Glasgow - City of Sculpture
By Gary Nisbet
James Hamilton II
(c. 1826-94)

The son of John Hamilton, the manager of the St. Rollox Chemical Works, James Hamilton was apprenticed to Alexander Kirkland in the late 1840s, during which time he designed several monuments for the Necropolis.

The most important of these were the monuments to John Henry Alexander, carved by A H Ritchie (1851) and the bookseller David Robertson, carved by Clubb & McLean (1856).

As Kirkland’s chief designer he was also responsible for designing the Venetian-style Bothwell Circus, Bothwell Street (1854) and Tillie & Henderson’s warehouse, 37-51 Miller Street (1854).

Winning the competition for the Ulster Bank, Belfast (1857), he established his own practices there and in Glasgow, the former run for a time by Frank Stirrat, 1863-6, the latter in conjunction with James Sellars, 1864-7.

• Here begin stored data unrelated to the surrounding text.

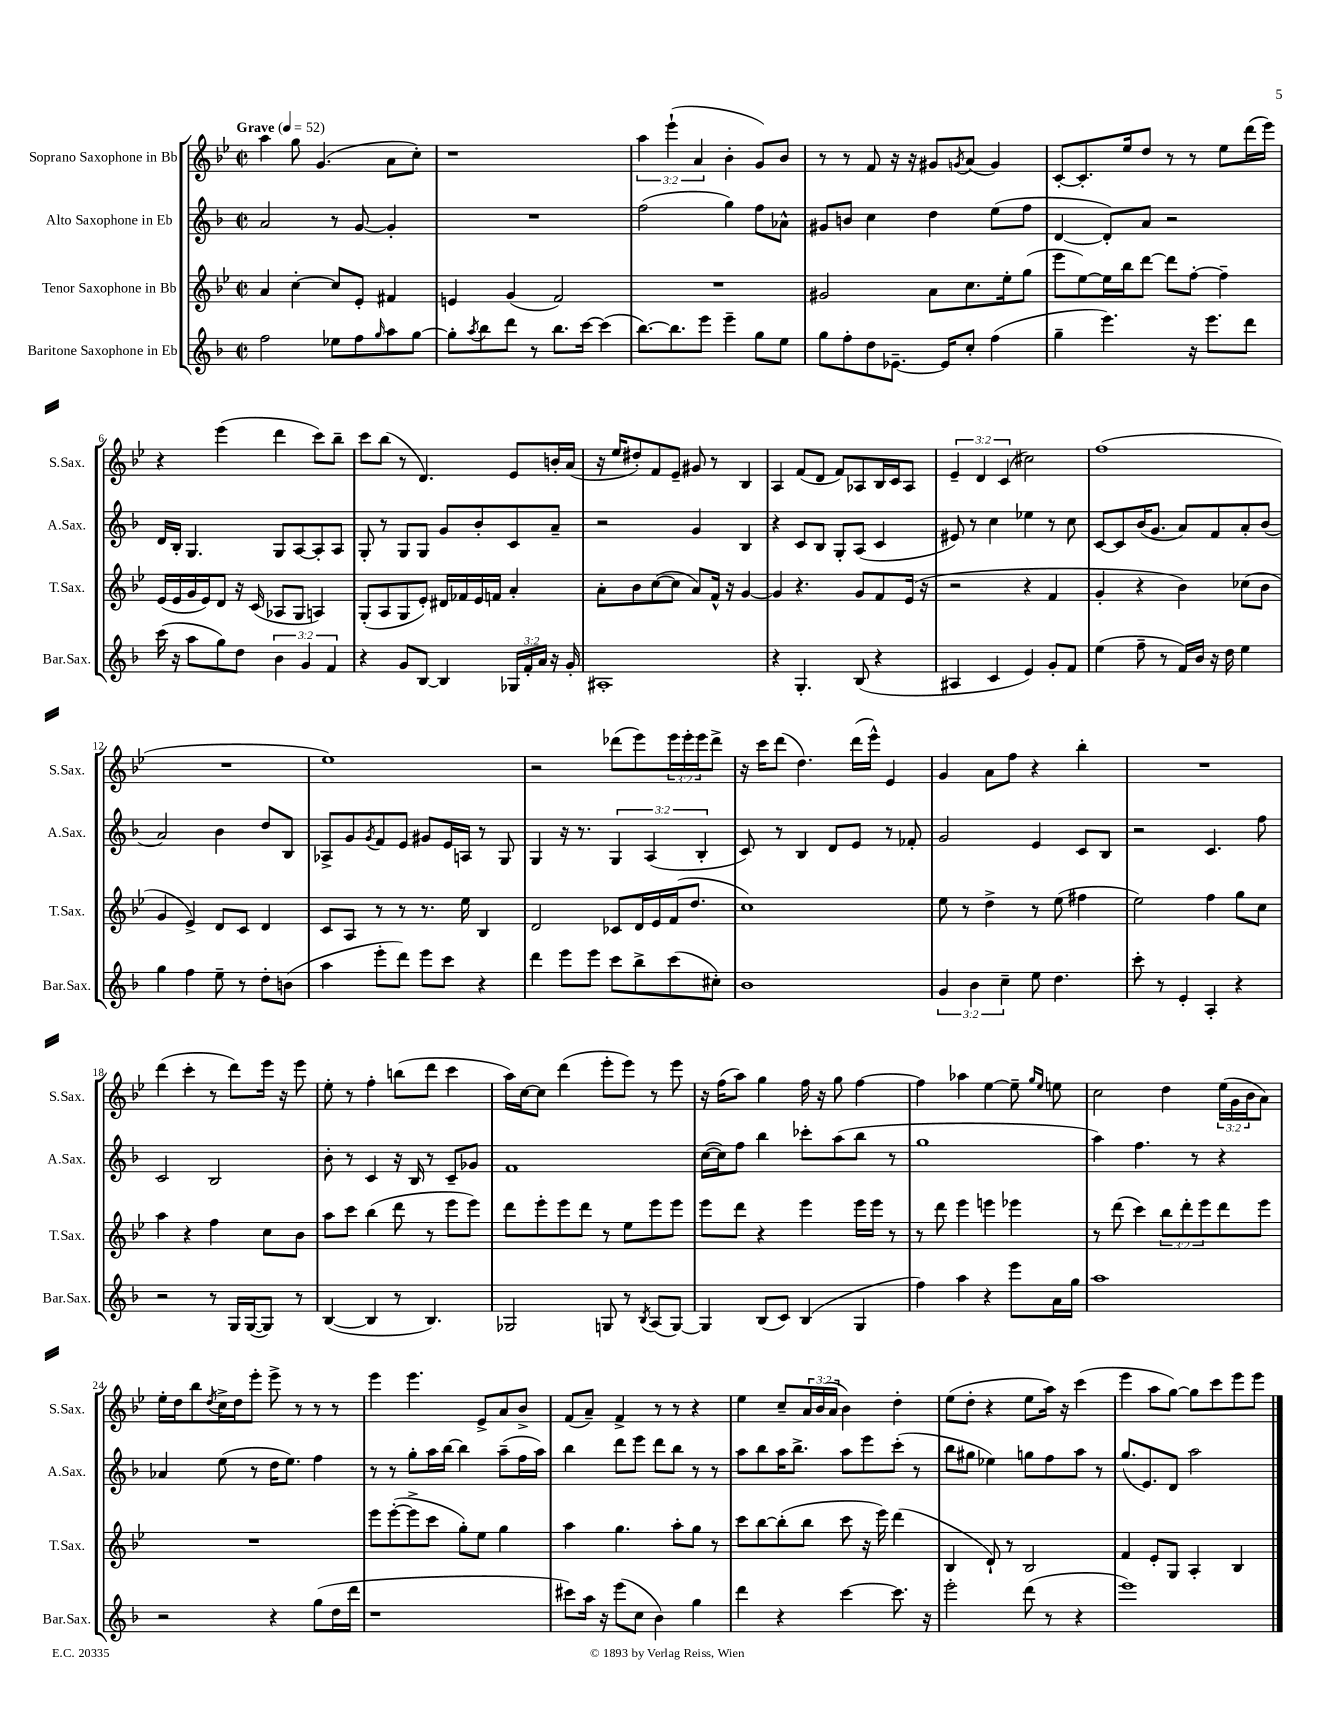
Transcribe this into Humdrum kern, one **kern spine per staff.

**kern	**kern	**kern	**kern
*staff4	*staff3	*staff2	*staff1
*clefG2	*clefG2	*clefG2	*clefG2
*k[b-]	*k[b-e-]	*k[b-]	*k[b-e-]
*M2/2	*M2/2	*M2/2	*M2/2
*met(c|)	*met(c|)	*met(c|)	*met(c|)
*MM52	*MM52	*MM52	*MM52
2ff	4a	2a	4aa
.	[4cc'	.	8gg
.	.	.	(4.g
8ee-	8cc]	8r	.
8ff	8e-'	[8g	.
16qqgg	.	.	.
8aa	4f#	4g']	8a
[8gg	.	.	8cc')
=	=	=	=
8gg']	4e	1r	1r
8qaa	.	.	.
8bb-	.	.	.
8ddd	(4g	.	.
8r	.	.	.
8.bb-	2f)	.	.
[16ccc	.	.	.
(4ccc]	.	.	.
=	=	=	=
[8.bb-)	1r	(2ff	6aa
.	.	.	(6eee-`
8.bb-]	.	.	.
.	.	.	6a
8eee	.	.	.
4eee~	.	4gg)	4b-'
8gg	.	8ff	8g)
8ee	.	8a-^^	8b-
=	=	=	=
8gg	2g#	8g#	8r
8ff'	.	8b	8r
8dd	.	4cc	8f
[8.e-~	.	.	16r
.	.	.	16r
.	8a	4dd	8g#
16e-]	.	.	.
.	.	.	8qg
8cc'	8.cc	.	(8a
(4ff	.	(8ee	4g)
.	16ee-'	.	.
.	(8gg	8ff	.
=	=	=	=
4gg~	8eee-	[4d	[8c'
.	[8ee-)	.	8.c']
4.eee)	16ee-]	8d'])	.
.	16bb-	.	16ee-
.	[8ddd	8a	8dd
.	8ddd]	2r	8r
16r	[8ff'	.	8r
8.eee	.	.	.
.	4ff~]	.	8ee-
8ddd	.	.	(16ddd
.	.	.	16eee-)
=	=	=	=
(16ccc	(16e-	16d	4r
16r	16e-	16B-'	.
8aa	16g	4.G	.
.	16e-)	.	.
8gg)	8d	.	(4eee-
8dd	16r	.	.
.	(16c	.	.
6b-	8A-	8G	4ddd
.	8G	[8A	.
6g	.	.	.
.	4A)	8A']	8ccc)
6f	.	.	.
.	.	8A	8bb-~
=	=	=	=
4r	(8G'	8G'	8ccc
.	8A	8r	(8bb-
8g	8G	8G	8r
[8B-	8e-')	8G	4.d)
4B-]	16d#	8g	.
.	16f-	.	.
.	16e-	8b-'	.
.	16f	.	.
24G-	4a'	8c	8e-
24f'	.	.	.
24a	.	.	.
16r	.	8a~	16b'
16g'	.	.	(16a
=	=	=	=
1A#'	8a'	2r	16r
.	.	.	16ee-
.	8b-	.	8dd#')
.	([8cc	.	8f
.	8cc]	.	8e-~
.	8a)	4g	8g#
.	16f^^	.	8r
.	16r	.	.
.	[4g	4B-	4B-
=	=	=	=
4r	4g]	4r	4A
4.G'	4.r	8c	(8f
.	.	8B-	8d
.	.	8G'	8f)
(8B-	8g	(8A	8A-
4r	8f	4c	16B-
.	.	.	16c
.	(16e-	.	8A-
.	16r	.	.
=	=	=	=
4A#	2r	8e#)	6e-~
.	.	8r	.
.	.	.	6d
4c	.	4cc	.
.	.	.	(6c
4e)	4r	4ee-	2cc#)
8g'	4f	8r	.
8f	.	8cc	.
=	=	=	=
(4ee	4g'	[8c	(1ff
.	.	8c]	.
8ff~	4r	(16b-	.
.	.	8.g	.
8r	.	.	.
16f)	4b-)	8a)	.
16b-	.	.	.
16r	.	8f	.
16dd	.	.	.
4ee	(8cc-	8a'	.
.	8b-	(8b-	.
=	=	=	=
4gg	4g	2a)	1r
4ff	4e-^)	.	.
8ee~	8d	4b-	.
8r	8c	.	.
8dd'	4d	8dd	.
(8b	.	8B-	.
=	=	=	=
4aa	8c	8A-^	1ee-)
.	8A	8g	.
.	.	8qg	.
8eee'	8r	8f	.
8ddd)	8r	8e	.
8eee	8.r	8g#	.
8ccc	.	16e	.
.	16ee-	16A	.
4r	4B-	8r	.
.	.	8G	.
=	=	=	=
4ddd	2d	4G	2r
8eee	.	16r	.
.	.	8.r	.
8eee	.	.	.
8ccc	8c-	6G	(8ddd-
8bb-^	16d	.	8eee-)
.	.	(6A	.
.	16e-	.	.
(8ccc	(16f	.	24eee-
.	.	.	24eee-'
.	8.dd	.	.
.	.	6B-'	24eee-
8cc#')	.	.	8ddd-^
=	=	=	=
1b-	1cc)	8c)	16r
.	.	.	16ccc
.	.	8r	(8ddd
.	.	4B-	4.dd)
.	.	8d	.
.	.	8e	(16ddd
.	.	.	16eee-^^)
.	.	8r	4e-
.	.	8f-'	.
=	=	=	=
6g	8ee-	2g	4g
.	8r	.	.
6b-	.	.	.
.	4dd^	.	8a
6cc~	.	.	.
.	.	.	8ff
8ee	8r	4e	4r
4.dd	(8ee-	.	.
.	4ff#	8c	4bb-'
.	.	8B-	.
=	=	=	=
8ccc'	2ee-)	2r	1r
8r	.	.	.
4e'	.	.	.
4A'	4ff	4.c	.
4r	8gg	.	.
.	8cc	8ff	.
=	=	=	=
2r	4aa	2c	(4ddd
.	4r	.	4ccc'
8r	4ff	2B-	8r
16G	.	.	8ddd)
([16G	.	.	.
8G])	8cc	.	16eee-
.	.	.	16r
8r	8b-	.	8eee-
=	=	=	=
([4B-	8aa	8b-'	8ee-'
.	8ccc	8r	8r
4B-]	(4bb-	4c	4ff'
8r	8ddd	16r	(8bb
.	.	16B-	.
4.B-)	8r	8r	8ddd
.	8eee-	8c~	4ccc
.	8eee-)	8g-	.
=	=	=	=
2G-	8ddd	1f	16aa)
.	.	.	[16cc
.	8eee-'	.	8cc]
.	8eee-	.	(4ddd
.	8ddd	.	.
8G	8r	.	8eee-'
8r	8ee-	.	8eee-)
8qB-	.	.	.
(8A	8eee-	.	8r
[8G)	8eee-	.	8eee-
=	=	=	=
4G]	8eee-	([16cc	16r
.	.	16cc])	(16ff
.	8ddd	8ff	8aa)
(8B-	4r	4bb-	4gg
8c)	.	.	.
(4B-	4eee-	8ccc-'	16ff
.	.	.	16r
.	.	(8aa	8gg
4G	16eee-	8bb-	[4ff
.	16eee-	.	.
.	8r	8r	.
=	=	=	=
4ff)	8r	1gg	4ff]
.	8ddd	.	.
4aa	4eee-	.	4aa-
4r	4eee	.	[4ee-
8eee	4eee-	.	8ee-~]
.	.	.	16qqgg
.	.	.	16qqee-
16a	.	.	8ee
16gg	.	.	.
=	=	=	=
1aa	8r	4aa)	2cc
.	(8ddd	.	.
.	4ccc)	4.ff	.
.	12bb-	.	4dd
.	12ddd'	.	.
.	.	8r	.
.	12eee-	.	.
.	8ddd	4r	(24ee-
.	.	.	24g
.	.	.	24b-
.	8eee-	.	8a)
=	=	=	=
2r	1r	4a-	16ee-'
.	.	.	16dd
.	.	.	8bb-
.	.	.	8qdd
.	.	(8ee	16cc^
.	.	.	16dd
.	.	8r	8eee-'
4r	.	16dd	8eee-^
.	.	8.ee)	.
.	.	.	8r
(8gg	.	4ff	8r
16dd	.	.	8r
16ddd	.	.	.
=	=	=	=
1r	8eee-	8r	4eee-
.	([8eee-'	8r	.
.	8eee-^]	8gg'	4.eee-
.	8ccc	16aa	.
.	.	[16bb-	.
.	8gg')	4bb-]	.
.	8ee-	.	8e-^
.	4gg	(8aa~	8a
.	.	16ff	8b-^
.	.	16aa)	.
=	=	=	=
8ccc#)	4aa	4bb-	(8f
16aa	.	.	8a~)
16r	.	.	.
(8eee	4.gg	8ddd	4f^
8cc	.	8eee	.
4b-)	.	8ddd	8r
.	8aa'	8bb-	8r
4gg	8gg	8r	4r
.	8r	8r	.
=	=	=	=
4ddd	8ccc	8aa	4ee-
.	[8bb-	8bb-	.
4r	(8bb-']	16aa	8cc~
.	.	8.bb-^	.
.	8bb-	.	24a
.	.	.	(24b-
.	.	.	24a
[4ccc	8ccc	8aa	4b-)
.	16r	8eee	.
.	16eee-)	.	.
8.ccc]	(4ddd	(8ccc'	4dd'
.	.	8r	.
16r	.	.	.
=	=	=	=
2eee'	4B-	8bb-	(8ee-
.	.	8gg#	8dd'
.	8d`)	4ee-)	4r
.	8r	.	.
(8ddd	2B-	8gg	8ee-
8r	.	8ff	16aa)
.	.	.	16r
4r	.	8aa	(4ccc
.	.	8r	.
=	=	=	=
1eee)	4f	(8.gg	4eee-
.	.	8.e)	.
.	8e-'	.	8aa
.	8G	8d	[8gg)
.	4A'	2aa	8gg]
.	.	.	8ccc
.	4B-	.	8eee-
.	.	.	8eee-
==	==	==	==
*-	*-	*-	*-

Hamilton’s architectural work includes branches of the Ulster Bank in Sligo and Trim; villas in and around Rothesay; a warehouse at the corner of Watson Street and Gallowgate, Glasgow (c.1870); St. Rollox U.P. Church, Glasgow (1892) and Shawlands Academy, Glasgow (1893).

His best known work in Glasgow is the colossal Aitken of Dalmoak Mausoleum in the Necropolis (1875). The largest mausoleum in the Necropolis, it is now badly vandalised, the angel above its entrance having been decapitated, and its ornate iron grates smashed.

A similar fate has befallen his John Henry Alexander Monument, which has lost the heads of its many cherubs and its statue of Comedy, whilst its figure of Tragedy has completely disappeared.

In 1877, Hamilton entered into partnership with his son, John (1851-1935), as James Hamilton & Son, but this ended after a disagreement in 1884.

Resuming the partnership briefly a decade later, it again came to an abrupt end with James Hamilton’s death at his home, Neil’s Cottage, Millport, on 26th June 1894. Thereafter, the firm continued under his son and grandson, Arthur Donaldson Hamilton (1882-1917), and later, John G. Hamilton.